[DATA FOR THE TASK]:
# # #
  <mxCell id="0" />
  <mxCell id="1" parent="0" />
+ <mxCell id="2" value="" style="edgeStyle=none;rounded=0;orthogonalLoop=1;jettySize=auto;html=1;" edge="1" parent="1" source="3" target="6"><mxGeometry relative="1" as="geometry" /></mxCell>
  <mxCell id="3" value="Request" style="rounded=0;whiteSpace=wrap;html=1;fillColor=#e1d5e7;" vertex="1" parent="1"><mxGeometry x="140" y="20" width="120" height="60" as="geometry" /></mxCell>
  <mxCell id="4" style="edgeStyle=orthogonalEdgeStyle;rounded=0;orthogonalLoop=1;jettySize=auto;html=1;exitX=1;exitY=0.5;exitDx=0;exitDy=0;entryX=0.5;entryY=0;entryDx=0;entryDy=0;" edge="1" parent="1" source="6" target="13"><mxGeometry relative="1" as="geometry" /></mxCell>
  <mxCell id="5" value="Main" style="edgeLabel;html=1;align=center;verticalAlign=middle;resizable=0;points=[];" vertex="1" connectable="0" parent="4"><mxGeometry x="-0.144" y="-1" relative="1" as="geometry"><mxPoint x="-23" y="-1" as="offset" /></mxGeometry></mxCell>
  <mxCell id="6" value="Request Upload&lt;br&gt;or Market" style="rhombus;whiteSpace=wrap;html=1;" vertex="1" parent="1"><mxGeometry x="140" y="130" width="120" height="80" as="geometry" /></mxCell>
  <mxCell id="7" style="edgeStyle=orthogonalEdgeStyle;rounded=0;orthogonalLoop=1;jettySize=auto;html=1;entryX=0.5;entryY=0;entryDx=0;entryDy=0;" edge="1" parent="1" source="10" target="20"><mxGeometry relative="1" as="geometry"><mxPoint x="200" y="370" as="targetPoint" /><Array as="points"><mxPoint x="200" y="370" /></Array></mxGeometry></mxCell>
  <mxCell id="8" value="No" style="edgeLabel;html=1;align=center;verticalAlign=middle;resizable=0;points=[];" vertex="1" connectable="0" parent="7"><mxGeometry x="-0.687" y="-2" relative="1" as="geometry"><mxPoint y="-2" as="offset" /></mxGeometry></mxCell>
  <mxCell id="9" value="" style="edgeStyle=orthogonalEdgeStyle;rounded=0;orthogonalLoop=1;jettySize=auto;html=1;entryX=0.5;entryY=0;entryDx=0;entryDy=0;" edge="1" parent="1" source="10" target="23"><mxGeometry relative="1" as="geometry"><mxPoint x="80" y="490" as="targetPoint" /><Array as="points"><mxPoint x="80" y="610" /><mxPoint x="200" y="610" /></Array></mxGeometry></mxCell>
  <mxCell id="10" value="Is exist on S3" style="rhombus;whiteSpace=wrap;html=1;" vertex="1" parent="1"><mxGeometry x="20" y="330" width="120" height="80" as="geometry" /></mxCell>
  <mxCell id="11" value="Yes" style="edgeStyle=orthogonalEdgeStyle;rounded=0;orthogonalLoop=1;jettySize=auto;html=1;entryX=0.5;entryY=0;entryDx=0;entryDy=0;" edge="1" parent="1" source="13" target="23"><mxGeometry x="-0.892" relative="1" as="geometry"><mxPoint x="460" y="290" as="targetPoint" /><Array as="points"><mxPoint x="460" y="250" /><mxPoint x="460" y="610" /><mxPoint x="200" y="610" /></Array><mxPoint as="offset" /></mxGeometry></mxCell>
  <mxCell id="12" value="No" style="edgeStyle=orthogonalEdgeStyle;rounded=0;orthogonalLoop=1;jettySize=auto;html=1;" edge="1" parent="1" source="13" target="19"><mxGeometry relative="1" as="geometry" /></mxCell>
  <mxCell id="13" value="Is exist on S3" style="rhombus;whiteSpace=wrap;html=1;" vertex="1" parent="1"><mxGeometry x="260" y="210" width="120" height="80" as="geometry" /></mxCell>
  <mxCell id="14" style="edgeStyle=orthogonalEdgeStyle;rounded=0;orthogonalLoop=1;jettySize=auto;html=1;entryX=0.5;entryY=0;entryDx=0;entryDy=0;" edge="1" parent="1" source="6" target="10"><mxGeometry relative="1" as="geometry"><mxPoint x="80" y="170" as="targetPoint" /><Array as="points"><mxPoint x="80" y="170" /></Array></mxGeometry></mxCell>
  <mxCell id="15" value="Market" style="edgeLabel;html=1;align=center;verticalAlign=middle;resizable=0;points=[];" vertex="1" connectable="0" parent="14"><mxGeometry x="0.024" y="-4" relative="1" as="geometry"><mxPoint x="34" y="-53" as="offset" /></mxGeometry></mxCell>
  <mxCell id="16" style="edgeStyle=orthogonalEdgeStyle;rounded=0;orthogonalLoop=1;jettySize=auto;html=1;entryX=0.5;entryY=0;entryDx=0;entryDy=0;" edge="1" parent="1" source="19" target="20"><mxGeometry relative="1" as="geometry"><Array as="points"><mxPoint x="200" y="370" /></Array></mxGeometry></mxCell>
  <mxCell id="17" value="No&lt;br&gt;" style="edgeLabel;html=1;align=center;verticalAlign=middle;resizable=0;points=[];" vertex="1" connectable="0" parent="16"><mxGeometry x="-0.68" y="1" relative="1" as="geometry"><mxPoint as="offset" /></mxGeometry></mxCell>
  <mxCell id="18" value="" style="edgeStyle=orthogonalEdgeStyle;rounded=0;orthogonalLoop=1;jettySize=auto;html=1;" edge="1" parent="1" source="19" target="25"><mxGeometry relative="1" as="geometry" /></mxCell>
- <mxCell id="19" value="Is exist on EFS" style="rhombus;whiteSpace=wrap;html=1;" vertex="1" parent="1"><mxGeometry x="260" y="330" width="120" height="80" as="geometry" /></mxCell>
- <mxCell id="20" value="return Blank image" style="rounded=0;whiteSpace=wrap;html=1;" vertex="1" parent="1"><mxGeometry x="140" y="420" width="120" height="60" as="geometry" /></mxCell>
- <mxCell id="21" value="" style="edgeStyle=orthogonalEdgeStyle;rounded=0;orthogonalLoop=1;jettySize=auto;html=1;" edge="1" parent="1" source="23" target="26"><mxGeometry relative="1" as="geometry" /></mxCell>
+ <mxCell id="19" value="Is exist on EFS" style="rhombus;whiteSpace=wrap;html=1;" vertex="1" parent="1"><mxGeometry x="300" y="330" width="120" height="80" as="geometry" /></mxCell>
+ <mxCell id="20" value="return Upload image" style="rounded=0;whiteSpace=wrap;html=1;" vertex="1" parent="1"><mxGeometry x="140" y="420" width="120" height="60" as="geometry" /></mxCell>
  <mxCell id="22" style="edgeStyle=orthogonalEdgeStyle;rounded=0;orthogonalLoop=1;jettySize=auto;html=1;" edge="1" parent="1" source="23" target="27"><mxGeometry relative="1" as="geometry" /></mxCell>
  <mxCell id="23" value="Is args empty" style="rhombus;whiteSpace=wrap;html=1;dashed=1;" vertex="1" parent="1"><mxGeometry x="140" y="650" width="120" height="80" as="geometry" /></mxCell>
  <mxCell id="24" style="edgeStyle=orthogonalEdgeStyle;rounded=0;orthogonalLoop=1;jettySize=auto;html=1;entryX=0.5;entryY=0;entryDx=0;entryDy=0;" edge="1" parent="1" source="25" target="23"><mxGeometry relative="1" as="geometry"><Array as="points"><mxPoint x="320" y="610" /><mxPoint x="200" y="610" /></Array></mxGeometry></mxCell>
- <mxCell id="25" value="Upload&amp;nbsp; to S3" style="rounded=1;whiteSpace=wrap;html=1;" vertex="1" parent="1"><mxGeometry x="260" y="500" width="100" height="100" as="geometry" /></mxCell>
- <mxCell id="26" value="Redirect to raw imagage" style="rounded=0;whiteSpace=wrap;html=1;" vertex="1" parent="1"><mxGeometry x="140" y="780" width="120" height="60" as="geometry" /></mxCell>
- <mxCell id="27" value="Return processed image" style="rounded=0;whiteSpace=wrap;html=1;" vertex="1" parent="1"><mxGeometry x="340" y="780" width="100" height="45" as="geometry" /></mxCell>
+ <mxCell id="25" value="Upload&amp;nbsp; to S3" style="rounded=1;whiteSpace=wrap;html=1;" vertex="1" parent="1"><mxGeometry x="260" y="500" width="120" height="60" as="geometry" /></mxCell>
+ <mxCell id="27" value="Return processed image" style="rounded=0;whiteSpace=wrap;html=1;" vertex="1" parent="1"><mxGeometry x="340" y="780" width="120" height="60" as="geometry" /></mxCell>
# # #
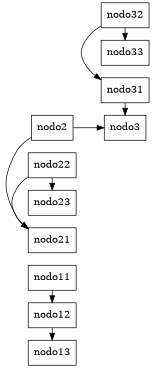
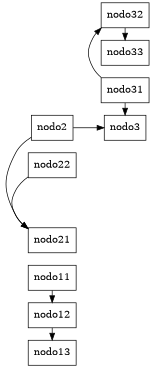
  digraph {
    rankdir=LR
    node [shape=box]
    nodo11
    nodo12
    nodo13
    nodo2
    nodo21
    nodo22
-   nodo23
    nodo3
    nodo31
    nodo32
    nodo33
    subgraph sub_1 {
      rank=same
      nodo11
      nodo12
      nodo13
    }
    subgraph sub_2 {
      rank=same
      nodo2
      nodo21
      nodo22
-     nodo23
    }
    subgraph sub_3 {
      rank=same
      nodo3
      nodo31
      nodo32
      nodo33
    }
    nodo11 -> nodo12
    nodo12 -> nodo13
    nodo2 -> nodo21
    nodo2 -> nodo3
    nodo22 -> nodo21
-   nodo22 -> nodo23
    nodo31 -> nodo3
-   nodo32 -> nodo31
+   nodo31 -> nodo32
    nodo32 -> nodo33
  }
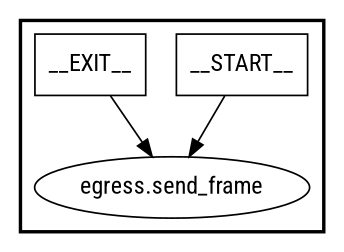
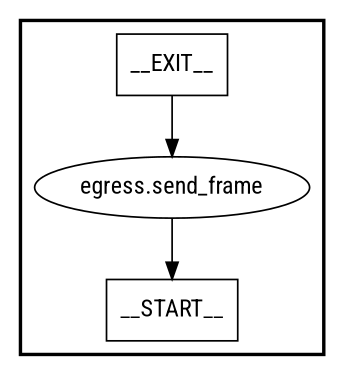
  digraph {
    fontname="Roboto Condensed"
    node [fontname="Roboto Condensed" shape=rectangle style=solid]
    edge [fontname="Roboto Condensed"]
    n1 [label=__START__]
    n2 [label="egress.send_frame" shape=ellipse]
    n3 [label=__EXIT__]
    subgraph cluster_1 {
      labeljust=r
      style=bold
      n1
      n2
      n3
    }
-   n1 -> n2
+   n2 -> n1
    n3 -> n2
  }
# # #
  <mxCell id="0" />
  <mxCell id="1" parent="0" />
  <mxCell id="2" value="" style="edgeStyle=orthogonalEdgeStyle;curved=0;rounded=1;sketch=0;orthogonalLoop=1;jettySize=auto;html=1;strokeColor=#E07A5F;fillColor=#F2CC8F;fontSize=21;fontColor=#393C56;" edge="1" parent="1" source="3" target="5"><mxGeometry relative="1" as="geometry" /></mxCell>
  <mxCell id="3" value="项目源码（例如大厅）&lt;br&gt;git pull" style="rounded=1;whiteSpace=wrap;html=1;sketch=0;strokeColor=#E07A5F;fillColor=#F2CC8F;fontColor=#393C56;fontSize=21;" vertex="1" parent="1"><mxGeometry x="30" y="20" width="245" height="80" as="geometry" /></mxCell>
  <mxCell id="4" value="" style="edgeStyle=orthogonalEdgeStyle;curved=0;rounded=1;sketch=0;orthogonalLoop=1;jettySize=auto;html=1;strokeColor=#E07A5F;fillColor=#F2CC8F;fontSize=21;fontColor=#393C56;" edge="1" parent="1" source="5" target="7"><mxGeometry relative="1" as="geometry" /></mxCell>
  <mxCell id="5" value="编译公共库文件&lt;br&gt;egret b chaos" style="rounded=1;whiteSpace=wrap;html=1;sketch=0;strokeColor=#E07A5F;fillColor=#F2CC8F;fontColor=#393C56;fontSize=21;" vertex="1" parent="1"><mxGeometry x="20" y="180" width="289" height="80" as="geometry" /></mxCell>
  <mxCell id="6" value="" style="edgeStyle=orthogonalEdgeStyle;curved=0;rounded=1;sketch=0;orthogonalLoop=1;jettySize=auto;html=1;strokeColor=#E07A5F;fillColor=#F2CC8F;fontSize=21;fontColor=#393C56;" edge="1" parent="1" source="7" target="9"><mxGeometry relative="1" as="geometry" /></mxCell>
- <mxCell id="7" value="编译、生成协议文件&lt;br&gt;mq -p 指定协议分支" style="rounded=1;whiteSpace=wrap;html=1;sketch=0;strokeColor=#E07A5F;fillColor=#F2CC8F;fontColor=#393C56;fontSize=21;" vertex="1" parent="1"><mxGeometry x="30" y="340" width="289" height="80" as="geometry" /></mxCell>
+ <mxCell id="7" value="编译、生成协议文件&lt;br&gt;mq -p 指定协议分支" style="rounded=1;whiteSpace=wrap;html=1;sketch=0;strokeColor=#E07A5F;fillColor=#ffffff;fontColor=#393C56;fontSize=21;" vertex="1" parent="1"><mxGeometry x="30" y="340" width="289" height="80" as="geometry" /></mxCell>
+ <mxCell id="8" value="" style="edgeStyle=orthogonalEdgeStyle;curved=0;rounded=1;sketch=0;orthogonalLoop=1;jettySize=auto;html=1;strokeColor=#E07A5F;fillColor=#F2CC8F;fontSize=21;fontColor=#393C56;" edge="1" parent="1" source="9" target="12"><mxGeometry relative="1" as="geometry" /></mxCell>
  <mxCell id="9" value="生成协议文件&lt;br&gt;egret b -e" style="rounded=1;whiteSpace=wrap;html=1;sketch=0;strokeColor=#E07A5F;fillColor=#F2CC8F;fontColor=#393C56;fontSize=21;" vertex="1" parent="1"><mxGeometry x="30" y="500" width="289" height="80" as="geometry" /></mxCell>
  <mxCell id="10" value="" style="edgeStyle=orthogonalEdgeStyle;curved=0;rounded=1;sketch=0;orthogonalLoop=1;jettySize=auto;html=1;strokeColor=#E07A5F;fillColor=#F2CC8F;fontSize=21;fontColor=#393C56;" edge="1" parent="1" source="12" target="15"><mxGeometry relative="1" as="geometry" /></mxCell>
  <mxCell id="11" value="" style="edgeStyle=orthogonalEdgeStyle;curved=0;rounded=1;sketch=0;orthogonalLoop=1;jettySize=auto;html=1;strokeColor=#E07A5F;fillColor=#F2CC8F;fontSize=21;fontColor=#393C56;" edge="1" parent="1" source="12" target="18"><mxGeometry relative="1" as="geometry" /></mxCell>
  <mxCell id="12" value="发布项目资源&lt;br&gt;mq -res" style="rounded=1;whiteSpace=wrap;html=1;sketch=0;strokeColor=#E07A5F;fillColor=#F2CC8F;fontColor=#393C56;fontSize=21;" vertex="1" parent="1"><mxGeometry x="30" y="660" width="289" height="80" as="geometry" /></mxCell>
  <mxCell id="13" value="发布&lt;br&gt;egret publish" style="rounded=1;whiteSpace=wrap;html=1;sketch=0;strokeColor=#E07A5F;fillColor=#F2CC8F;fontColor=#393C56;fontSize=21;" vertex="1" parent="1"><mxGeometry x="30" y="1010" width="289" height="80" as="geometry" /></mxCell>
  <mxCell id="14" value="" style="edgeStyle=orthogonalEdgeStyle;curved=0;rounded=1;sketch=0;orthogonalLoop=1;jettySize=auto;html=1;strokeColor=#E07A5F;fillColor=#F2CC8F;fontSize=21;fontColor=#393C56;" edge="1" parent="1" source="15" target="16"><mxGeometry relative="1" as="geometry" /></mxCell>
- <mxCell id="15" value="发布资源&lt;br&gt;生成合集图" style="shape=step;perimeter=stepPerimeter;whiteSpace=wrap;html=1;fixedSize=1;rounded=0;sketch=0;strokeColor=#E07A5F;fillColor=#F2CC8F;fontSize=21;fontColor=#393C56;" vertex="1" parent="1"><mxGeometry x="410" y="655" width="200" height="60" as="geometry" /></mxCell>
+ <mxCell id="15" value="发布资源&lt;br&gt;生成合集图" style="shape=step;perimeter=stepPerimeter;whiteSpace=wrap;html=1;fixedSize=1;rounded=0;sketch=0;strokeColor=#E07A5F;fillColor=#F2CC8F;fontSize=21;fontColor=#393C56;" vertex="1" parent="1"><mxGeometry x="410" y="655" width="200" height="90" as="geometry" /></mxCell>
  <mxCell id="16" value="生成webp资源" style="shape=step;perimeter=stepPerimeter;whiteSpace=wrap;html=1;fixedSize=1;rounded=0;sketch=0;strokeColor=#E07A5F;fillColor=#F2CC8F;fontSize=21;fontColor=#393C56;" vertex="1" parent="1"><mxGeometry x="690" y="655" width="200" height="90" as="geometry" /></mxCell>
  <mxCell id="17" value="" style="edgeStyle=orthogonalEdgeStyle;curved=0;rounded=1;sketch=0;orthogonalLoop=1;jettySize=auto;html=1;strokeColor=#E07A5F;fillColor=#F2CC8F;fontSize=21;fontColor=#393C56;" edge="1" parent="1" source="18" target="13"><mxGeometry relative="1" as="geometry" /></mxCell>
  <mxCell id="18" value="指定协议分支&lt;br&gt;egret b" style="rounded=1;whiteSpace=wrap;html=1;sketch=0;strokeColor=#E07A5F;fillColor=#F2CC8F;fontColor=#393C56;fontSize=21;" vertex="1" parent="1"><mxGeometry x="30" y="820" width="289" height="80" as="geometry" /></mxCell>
# # #
[TO BE DONE]:
List every line above that contains the string "fontname".

[ANSWER FOR THIS EXERCISE]:
    fontname="Roboto Condensed"
    node [fontname="Roboto Condensed" shape=rectangle style=solid]
    edge [fontname="Roboto Condensed"]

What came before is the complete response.